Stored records

=== Begin Enclosure ===

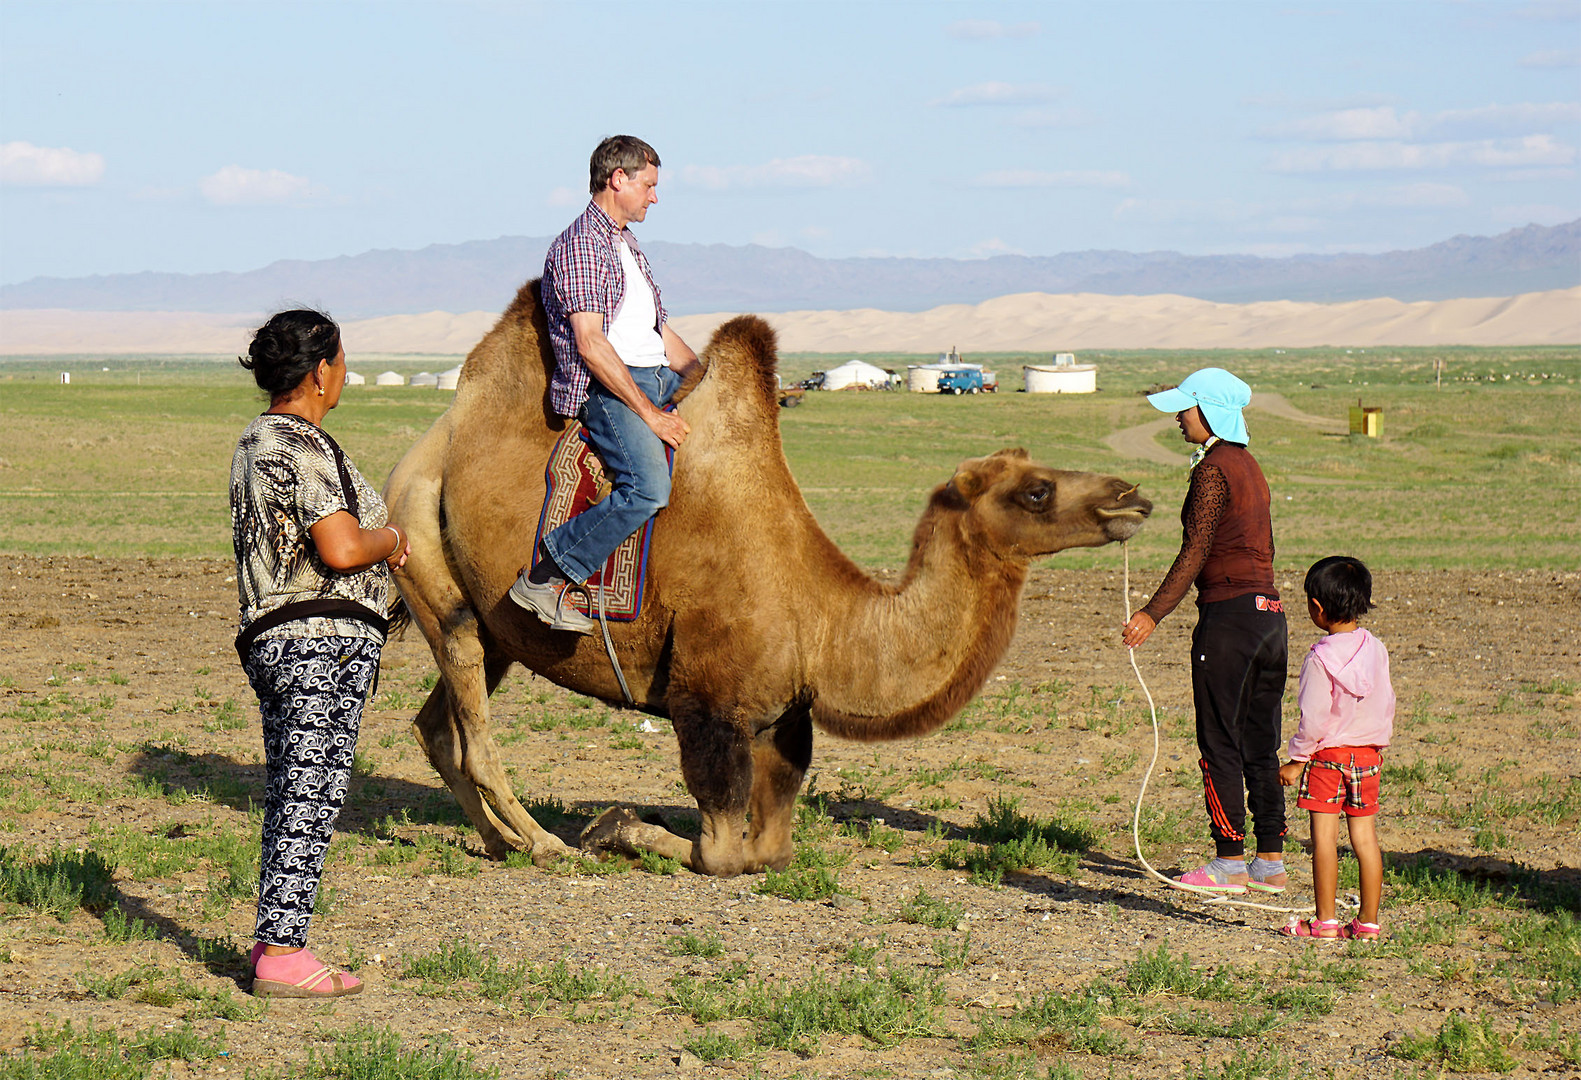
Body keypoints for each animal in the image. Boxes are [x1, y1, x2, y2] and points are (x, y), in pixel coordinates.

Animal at [379, 281, 1150, 879]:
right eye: (1036, 492)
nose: (1132, 496)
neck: (822, 617)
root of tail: (428, 444)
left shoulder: (785, 717)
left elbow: (771, 849)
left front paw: (618, 826)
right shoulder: (706, 702)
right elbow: (721, 852)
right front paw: (613, 826)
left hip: (495, 626)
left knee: (437, 729)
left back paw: (498, 841)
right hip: (424, 553)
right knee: (473, 730)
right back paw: (543, 844)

=== End Enclosure ===

■ **TASK INSTRUCTIONS**:
Word for word, restate the records shown above, minus the pictures.

■ **SOLUTION FOR THIS EXERCISE**:
Body keypoints for each animal in the image. Boxes are [x1, y1, x2, y2] and points are (x, y), in pixel coordinates.

Animal at [379, 281, 1150, 879]:
right eye: (1036, 492)
nose: (1132, 496)
neck: (822, 617)
root of tail: (428, 444)
left shoulder: (785, 717)
left elbow: (771, 849)
left front paw: (618, 826)
right shoulder: (706, 702)
right elbow: (721, 852)
right front paw: (613, 826)
left hip: (495, 626)
left knee: (437, 729)
left back paw: (498, 841)
right hip: (424, 553)
right knee: (473, 730)
right back paw: (543, 844)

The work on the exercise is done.